What to produce: Search the data for "lines" and copy every matching line.

(Saved data entries)
*** Block opens ***

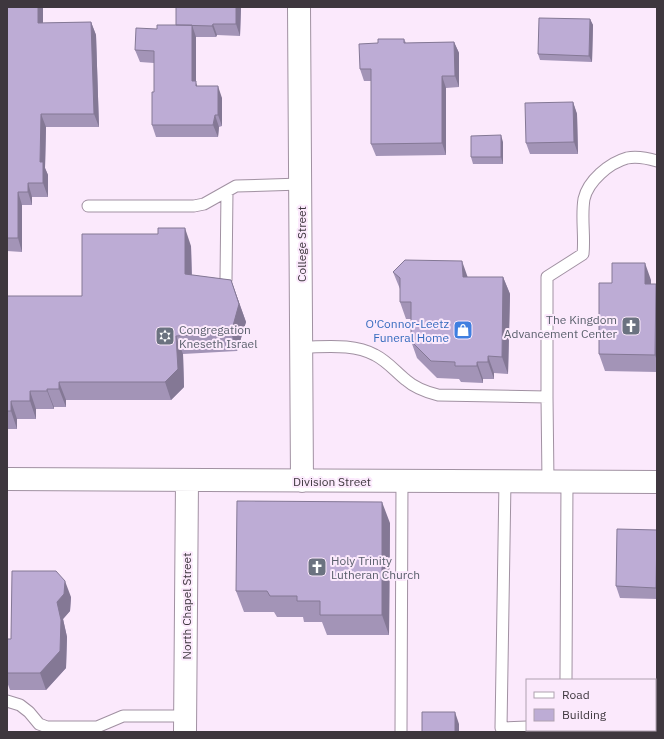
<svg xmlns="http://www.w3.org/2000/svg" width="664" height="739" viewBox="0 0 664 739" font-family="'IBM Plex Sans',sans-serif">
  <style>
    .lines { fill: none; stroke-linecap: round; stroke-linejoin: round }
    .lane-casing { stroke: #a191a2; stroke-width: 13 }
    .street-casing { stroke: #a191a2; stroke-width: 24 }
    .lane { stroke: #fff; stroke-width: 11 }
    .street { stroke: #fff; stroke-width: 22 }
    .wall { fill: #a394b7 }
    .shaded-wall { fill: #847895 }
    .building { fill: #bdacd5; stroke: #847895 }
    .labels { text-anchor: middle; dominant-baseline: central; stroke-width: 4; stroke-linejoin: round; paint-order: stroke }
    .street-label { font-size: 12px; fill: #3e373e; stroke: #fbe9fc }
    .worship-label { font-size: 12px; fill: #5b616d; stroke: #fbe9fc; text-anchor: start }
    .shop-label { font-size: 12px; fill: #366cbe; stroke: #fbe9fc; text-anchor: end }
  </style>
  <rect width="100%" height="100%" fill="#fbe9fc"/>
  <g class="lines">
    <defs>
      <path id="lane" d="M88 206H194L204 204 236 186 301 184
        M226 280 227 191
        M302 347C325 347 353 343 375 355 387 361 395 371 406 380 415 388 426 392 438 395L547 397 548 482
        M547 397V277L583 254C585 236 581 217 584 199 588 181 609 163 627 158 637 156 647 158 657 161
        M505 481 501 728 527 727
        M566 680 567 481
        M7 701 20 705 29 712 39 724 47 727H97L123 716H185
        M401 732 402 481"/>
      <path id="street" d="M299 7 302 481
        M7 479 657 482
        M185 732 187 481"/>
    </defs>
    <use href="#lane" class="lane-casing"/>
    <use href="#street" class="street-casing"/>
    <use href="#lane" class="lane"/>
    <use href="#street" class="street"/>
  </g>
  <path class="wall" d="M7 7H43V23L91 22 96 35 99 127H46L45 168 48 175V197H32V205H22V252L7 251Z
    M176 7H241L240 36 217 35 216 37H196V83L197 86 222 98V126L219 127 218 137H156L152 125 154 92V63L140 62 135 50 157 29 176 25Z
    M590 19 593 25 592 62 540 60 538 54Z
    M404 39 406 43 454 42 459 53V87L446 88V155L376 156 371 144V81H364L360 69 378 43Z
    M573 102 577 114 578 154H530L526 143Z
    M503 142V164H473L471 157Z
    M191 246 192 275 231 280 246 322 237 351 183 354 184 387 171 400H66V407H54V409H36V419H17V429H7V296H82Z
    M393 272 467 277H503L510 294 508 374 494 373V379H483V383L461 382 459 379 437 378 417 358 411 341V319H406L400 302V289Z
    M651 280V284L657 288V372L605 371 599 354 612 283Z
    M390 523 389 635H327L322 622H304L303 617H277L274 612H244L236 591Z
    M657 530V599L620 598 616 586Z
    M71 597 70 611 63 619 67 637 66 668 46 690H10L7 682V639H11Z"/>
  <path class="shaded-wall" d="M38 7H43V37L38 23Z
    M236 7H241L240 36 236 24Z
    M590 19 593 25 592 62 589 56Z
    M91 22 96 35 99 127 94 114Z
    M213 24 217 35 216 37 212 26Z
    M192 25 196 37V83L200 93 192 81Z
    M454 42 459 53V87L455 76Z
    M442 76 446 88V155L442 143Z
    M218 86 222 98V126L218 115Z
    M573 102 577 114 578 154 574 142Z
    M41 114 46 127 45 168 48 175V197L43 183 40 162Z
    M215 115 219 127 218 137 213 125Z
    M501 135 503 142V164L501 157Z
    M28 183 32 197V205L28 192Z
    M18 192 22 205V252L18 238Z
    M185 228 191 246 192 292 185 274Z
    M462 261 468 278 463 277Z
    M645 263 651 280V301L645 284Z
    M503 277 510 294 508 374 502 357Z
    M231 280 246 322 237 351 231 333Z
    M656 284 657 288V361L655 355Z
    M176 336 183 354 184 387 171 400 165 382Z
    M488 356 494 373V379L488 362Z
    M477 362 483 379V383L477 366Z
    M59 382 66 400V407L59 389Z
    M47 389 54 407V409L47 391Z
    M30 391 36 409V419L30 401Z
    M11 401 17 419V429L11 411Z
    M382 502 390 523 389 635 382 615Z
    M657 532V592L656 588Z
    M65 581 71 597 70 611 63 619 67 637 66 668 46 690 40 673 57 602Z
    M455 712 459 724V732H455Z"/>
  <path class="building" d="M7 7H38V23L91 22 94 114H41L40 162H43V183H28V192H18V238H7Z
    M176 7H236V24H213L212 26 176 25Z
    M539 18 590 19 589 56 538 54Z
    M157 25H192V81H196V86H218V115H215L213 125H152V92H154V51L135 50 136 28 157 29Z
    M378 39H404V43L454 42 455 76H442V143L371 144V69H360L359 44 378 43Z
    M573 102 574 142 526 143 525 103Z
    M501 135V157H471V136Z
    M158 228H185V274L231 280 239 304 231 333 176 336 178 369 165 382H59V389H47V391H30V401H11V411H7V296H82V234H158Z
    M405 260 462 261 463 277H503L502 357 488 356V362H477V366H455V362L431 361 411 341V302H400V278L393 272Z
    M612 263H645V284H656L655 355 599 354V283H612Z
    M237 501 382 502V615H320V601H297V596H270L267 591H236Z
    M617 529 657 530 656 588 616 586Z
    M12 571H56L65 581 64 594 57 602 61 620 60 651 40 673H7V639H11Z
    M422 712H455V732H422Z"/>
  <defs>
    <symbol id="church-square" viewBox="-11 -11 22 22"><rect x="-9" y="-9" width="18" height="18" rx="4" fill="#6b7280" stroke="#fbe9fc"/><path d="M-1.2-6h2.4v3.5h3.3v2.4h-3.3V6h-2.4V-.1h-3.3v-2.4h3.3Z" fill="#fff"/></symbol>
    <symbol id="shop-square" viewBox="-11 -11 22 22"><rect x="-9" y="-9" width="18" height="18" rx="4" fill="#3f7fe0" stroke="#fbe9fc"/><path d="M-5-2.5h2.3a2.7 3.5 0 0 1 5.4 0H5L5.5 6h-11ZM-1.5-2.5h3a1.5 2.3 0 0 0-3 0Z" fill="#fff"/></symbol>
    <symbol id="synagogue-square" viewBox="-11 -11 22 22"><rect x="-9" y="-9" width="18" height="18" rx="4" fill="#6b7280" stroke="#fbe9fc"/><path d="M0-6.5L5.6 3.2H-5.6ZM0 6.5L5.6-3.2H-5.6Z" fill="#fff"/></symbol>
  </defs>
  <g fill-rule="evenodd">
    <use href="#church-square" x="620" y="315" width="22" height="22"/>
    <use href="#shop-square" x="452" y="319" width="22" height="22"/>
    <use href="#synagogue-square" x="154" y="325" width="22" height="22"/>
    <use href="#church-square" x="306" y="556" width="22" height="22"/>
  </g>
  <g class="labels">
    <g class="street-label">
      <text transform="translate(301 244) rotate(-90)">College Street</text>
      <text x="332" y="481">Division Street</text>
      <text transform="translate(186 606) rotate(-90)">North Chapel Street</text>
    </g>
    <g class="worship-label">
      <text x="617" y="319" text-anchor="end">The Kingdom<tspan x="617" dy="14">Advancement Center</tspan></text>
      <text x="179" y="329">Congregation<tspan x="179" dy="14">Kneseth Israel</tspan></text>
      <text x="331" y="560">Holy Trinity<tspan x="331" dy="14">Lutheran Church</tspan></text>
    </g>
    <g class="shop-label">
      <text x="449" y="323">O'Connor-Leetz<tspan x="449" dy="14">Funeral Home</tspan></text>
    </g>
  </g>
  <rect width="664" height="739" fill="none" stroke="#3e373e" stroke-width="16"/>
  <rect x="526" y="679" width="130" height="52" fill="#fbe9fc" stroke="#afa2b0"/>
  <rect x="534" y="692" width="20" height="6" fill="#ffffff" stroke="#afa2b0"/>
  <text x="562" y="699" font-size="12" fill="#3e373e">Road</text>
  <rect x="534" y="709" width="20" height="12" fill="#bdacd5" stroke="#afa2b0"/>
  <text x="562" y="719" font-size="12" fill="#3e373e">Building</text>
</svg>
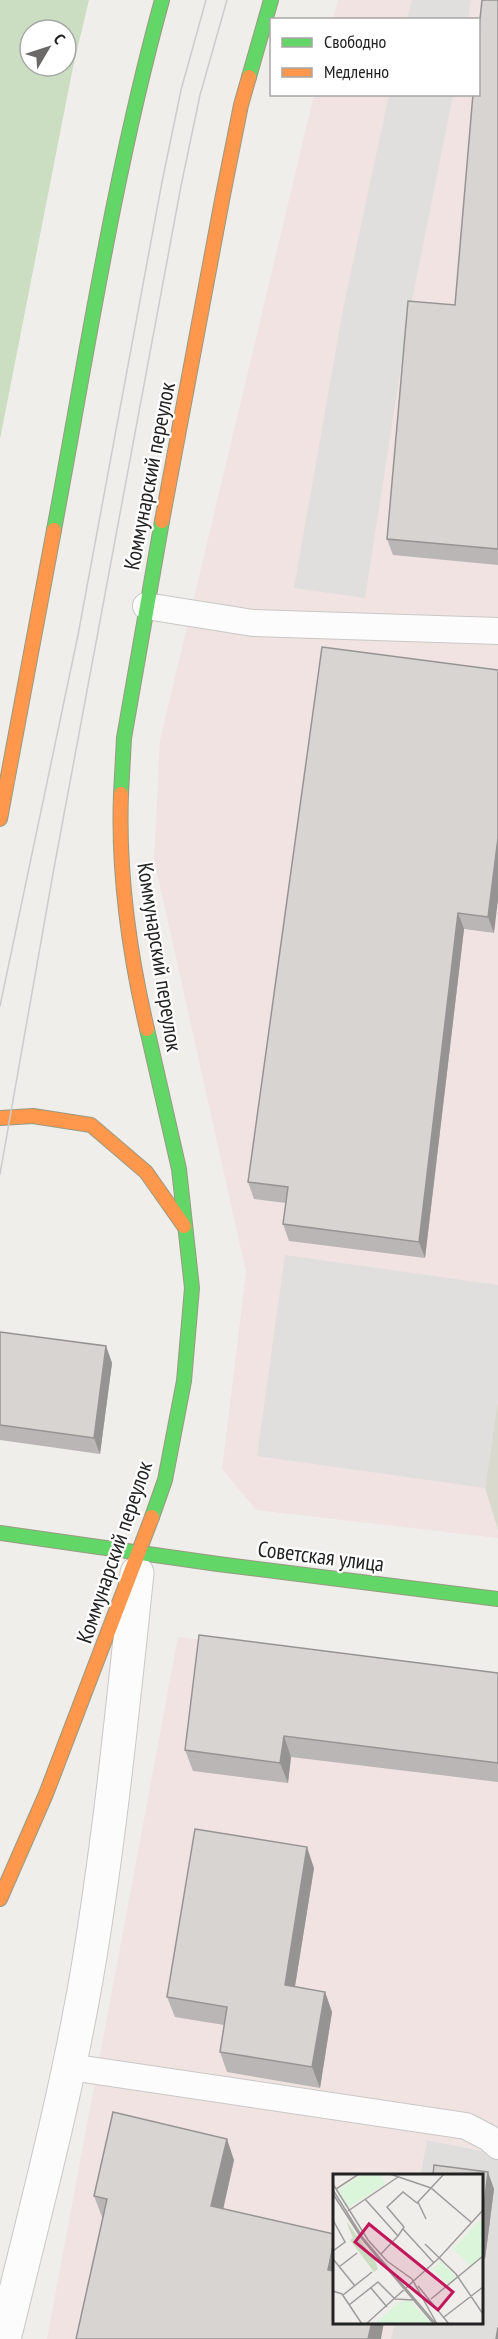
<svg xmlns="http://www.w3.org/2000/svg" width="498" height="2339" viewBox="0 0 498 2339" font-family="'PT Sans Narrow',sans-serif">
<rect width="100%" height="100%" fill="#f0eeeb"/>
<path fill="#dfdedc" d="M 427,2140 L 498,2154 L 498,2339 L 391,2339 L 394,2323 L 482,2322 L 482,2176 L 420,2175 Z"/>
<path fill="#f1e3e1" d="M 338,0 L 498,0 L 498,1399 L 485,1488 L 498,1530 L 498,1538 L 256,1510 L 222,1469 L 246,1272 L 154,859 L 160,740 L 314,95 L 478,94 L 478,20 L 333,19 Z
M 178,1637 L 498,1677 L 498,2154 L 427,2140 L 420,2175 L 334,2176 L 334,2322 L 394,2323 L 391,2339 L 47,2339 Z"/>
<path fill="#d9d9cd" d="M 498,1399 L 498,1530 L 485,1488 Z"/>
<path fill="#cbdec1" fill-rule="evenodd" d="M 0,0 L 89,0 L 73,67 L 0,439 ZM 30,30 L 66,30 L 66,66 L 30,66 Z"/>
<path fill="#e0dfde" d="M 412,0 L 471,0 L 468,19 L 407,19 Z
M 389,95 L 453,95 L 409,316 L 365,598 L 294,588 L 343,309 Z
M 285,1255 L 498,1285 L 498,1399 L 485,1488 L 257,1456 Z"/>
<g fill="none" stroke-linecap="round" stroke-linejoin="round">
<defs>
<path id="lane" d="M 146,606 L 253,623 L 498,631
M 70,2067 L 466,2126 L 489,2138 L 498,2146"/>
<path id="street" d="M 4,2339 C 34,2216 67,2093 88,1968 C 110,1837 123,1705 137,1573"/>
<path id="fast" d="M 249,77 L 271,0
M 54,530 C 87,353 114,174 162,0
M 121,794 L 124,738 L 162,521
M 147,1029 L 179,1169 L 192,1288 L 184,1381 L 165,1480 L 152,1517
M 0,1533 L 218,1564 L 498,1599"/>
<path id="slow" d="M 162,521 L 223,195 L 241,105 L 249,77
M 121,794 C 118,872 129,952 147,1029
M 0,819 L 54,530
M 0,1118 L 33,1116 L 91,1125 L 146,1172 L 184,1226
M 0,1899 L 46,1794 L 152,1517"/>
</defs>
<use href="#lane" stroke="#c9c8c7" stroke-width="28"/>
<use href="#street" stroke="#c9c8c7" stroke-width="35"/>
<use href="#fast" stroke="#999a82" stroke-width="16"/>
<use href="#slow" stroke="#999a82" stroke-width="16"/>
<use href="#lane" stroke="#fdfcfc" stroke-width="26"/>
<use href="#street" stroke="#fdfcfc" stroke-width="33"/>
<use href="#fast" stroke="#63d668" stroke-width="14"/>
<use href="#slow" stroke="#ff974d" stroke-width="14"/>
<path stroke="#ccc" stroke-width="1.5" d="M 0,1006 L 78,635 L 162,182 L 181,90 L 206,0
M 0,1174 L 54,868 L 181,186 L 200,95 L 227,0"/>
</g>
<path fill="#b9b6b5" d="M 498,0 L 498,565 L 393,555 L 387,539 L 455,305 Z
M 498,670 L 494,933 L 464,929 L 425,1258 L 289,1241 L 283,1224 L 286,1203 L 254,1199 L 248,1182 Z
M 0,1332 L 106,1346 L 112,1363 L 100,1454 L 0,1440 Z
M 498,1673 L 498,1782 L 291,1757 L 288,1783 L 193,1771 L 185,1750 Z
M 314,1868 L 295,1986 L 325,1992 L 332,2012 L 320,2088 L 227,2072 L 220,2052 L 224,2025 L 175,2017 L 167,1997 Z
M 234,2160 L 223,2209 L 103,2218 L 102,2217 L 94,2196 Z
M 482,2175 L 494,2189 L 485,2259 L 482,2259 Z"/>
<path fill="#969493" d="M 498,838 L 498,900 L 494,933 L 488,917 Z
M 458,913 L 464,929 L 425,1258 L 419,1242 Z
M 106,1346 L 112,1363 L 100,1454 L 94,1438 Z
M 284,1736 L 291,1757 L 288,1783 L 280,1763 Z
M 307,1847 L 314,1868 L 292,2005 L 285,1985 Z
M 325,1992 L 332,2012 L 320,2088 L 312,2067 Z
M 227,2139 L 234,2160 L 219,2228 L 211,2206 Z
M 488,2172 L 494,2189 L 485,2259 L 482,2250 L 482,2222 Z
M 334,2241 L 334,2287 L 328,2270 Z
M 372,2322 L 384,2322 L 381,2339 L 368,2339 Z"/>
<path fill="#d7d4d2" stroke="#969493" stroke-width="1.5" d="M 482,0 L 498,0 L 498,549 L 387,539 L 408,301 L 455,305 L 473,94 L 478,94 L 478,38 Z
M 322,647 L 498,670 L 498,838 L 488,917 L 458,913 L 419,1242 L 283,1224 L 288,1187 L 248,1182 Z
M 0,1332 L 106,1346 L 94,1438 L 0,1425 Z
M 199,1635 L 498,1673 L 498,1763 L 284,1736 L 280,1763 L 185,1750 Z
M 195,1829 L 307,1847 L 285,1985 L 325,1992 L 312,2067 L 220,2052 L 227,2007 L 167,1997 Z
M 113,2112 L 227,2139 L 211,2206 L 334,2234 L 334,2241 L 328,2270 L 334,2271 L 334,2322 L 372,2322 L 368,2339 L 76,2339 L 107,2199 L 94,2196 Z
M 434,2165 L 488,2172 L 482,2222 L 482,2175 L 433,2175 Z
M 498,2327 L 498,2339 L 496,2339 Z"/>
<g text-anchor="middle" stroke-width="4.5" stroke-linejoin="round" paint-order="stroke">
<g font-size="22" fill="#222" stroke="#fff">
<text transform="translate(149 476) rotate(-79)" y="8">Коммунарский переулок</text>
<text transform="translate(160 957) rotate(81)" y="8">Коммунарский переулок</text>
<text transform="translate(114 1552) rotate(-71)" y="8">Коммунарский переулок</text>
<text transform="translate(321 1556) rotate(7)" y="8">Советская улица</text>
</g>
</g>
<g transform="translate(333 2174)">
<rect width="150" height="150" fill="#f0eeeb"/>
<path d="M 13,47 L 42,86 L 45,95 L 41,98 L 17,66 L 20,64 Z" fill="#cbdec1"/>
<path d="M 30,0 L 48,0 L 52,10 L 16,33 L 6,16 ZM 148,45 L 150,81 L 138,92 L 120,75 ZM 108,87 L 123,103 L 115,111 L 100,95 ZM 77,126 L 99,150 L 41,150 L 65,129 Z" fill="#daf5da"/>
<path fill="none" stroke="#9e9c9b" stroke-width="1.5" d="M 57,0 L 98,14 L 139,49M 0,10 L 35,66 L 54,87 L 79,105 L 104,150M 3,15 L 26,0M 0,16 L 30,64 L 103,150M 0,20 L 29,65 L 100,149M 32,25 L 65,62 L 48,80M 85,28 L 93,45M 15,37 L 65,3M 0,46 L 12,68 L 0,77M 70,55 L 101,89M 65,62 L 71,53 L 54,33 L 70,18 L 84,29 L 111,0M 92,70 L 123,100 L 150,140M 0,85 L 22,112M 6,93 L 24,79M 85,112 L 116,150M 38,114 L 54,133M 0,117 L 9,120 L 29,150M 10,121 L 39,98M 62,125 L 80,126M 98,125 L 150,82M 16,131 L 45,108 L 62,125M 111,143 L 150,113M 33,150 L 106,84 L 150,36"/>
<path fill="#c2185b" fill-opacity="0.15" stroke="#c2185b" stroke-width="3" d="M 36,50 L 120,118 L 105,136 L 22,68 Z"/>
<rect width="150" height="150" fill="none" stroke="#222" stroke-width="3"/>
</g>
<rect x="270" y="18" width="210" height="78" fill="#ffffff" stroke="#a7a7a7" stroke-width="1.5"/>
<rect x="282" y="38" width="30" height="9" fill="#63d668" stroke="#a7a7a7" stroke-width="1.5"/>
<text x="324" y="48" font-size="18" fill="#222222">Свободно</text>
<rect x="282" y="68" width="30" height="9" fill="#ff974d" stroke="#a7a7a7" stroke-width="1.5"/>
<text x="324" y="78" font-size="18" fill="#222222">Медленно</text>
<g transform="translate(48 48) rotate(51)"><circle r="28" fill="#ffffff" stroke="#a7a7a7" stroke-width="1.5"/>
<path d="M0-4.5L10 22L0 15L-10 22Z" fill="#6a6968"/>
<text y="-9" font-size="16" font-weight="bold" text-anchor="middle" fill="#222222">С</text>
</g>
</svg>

*** Block closes ***

Answer:
    .lines { fill: none; stroke-linecap: round; stroke-linejoin: round }
  <g class="lines">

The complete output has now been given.